New Delhi, Feb 28: The Congress on Friday reacted sharply to the petition in the court seeking registration of a First Information Report against Sonia Gandhi, Rahul Gandhi and Priyanka Gandhi Vadra for alleged hate speeches. It said the petition was to save BJP leaders Pravesh Verma, Anurag Thakur and Kapil Mishra, referring to the trio as "PAK".

Congress leader Jaiveer Shergil told news agency, "It is political interest litigation to hide the failure of the government and to put a lid on the BJP's involvement in fuelling the fire in Delhi riots.

"This is to hide and save BJP's PAK -- Pravesh, Anurag and Kapil," said Shergil.

The BJP has two parameters, the laws for the common man and citizens of the country are different from those for the BJP leaders, added Mr Shergil.

The Delhi High Court on Friday issued notices on a petition for the registration of an FIR against Sonia Gandhi, Rahul Gandhi, Priyanka Gandhi Vadra and others on charges of delivering hate speeches.

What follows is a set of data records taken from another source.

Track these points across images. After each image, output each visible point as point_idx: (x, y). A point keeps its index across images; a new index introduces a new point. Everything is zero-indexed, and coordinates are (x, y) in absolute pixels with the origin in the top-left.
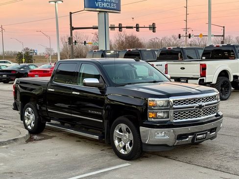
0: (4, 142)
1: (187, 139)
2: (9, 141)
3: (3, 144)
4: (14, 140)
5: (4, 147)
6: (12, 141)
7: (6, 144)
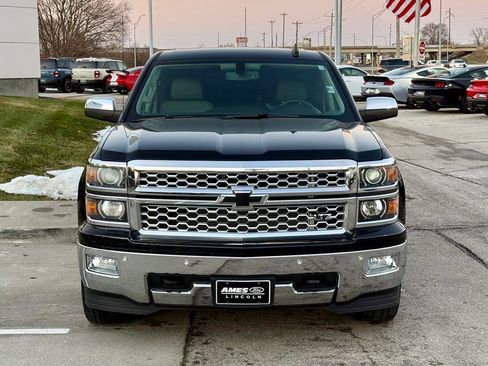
0: (22, 231)
1: (189, 293)
2: (36, 231)
3: (18, 235)
4: (49, 231)
5: (19, 242)
6: (41, 233)
7: (25, 238)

Congress said that the PIL was politically motivated and the inaction on the hate speeches made by the BJP leaders, which led to the riots, was shocking.

"When there are 48 cases registered, why three cases against the BJP leaders are not registered," asked Mr Shergil.

A Bench of Chief Justice DN Patel sought responses from the Central and Delhi governments apart from Delhi Police on a petition filed by Lawyers Voice. The matter will again be heard on April 13.

The petition also sought a case against Aam Aadmi Party leaders Manish Sisodia and Amanatullah Khan, All India Majlis-e-Ittehadul Muslimeen leaders Akbaruddin Owaisi and Waris Pathan, and lawyer Mehmood Paracha.

"Issue directions to constitute an SIT to look into these hate speeches and take appropriate action. Issue direction to register an FIR against those named in the petition," the petition said.